The National Collegiate Athletic Association ran into something of a public-relations problem last week. Right after the news broke that Johnny Manziel was under investigation for allegedly taking money to sign autographs -- verboten for a student-athlete! -- ESPN college basketball analyst Jay Bilas pointed out, via Twitter, that the NCAA had no problem making money off Manziel’s fame: Just go to ShopNCAAsports.com and type in Manziel’s name, and his Texas A&M jersey will come up for sale.
The NCAA quickly disabled the search function. And then came this statement from NCAA Executive Vice President Mark Lewis:
"Moving forward, the NCAA online shop will no longer offer college and university merchandise. In the coming days, the store’s website will be shut down temporarily and reopen in a few weeks as a marketplace for NCAA championship merchandise only. After becoming aware of issues with the site, we determined the core function of the NCAA.com fan shop should not be to offer merchandise licensed by our member schools."

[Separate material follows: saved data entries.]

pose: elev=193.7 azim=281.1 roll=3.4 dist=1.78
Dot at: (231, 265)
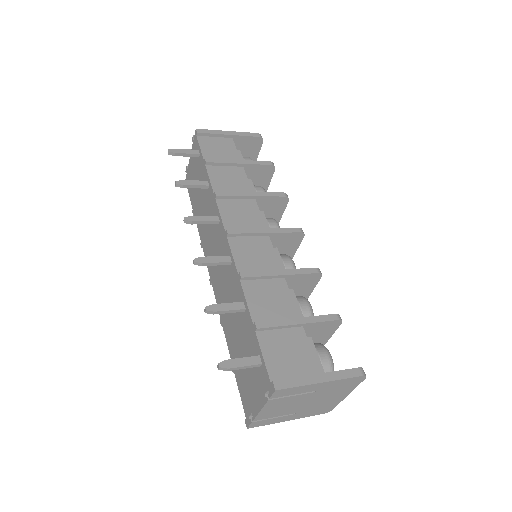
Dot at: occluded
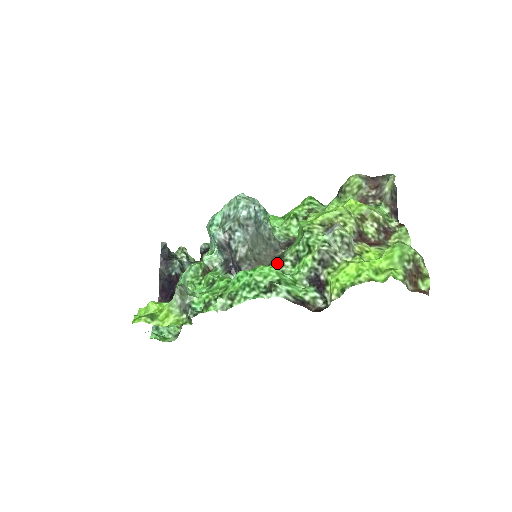
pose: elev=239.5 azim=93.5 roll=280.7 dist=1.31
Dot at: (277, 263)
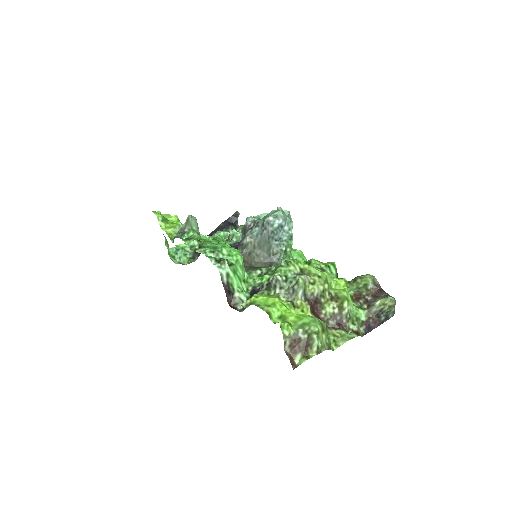
Dot at: (256, 267)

This is rich. To begin with, I’m not sure how the NCAA figures it was made “aware of issues with the site.” Was it somehow news to the association that it was selling this merchandise on its own site? Strictly speaking, it probably would have been more accurate for Lewis to say that the NCAA was publicly shamed into action.

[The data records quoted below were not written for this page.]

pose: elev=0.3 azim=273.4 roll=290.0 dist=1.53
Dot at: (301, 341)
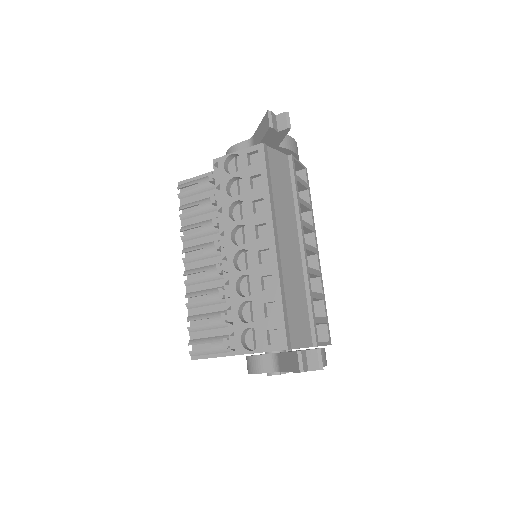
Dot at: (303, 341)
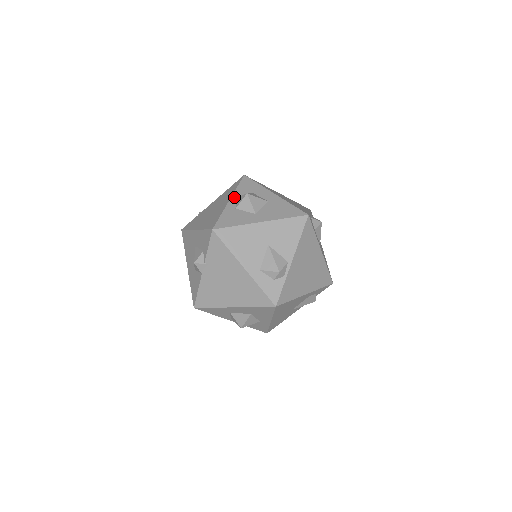
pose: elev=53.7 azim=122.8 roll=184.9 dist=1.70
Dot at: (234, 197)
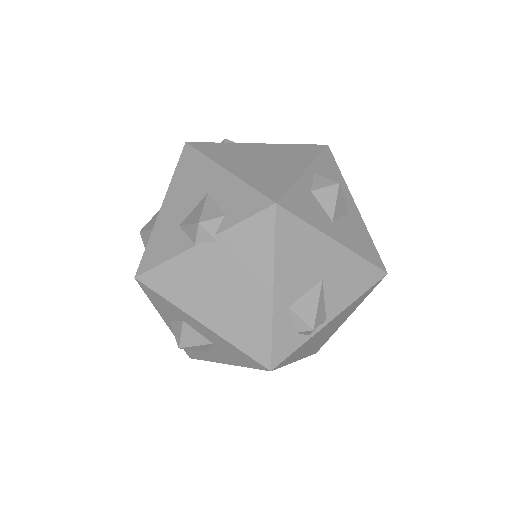
Dot at: (312, 170)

The action itself was, in a sense, progress. The NCAA has long insisted that it’s just a coincidence if fans buy a shirt with a particular number on it. They couldn’t possibly be choosing that number because it's the one their favorite player wears. (In Manziel’s case, No. 2.) By first enabling a search button that directly linked Manziel to his numbered jersey, and then removing the merchandise from its site, the NCAA has at least implicitly acknowledged the absurdity of this claim.
But the NCAA is still missing the point. The problem isn't that the organization engages in commerce; it’s that it prevents college athletes from doing the same. The NCAA doesn't need to sell this merchandise. It will still make a fortune on its TV contracts, leaving its member schools to profit from jerseys made popular by the players who perform, without pay, in front of millions every Saturday.
The original sin is not selling the talents of athletes. It’s the creation -- and perpetuation -- of a cartel that effectively cuts those athletes out of the profits. Re-directing money from the NCAA to its member schools is just a fig leaf. Don't be ashamed of your desire to wet your beak, NCAA. Just share some of the wealth with the labor force that makes your product.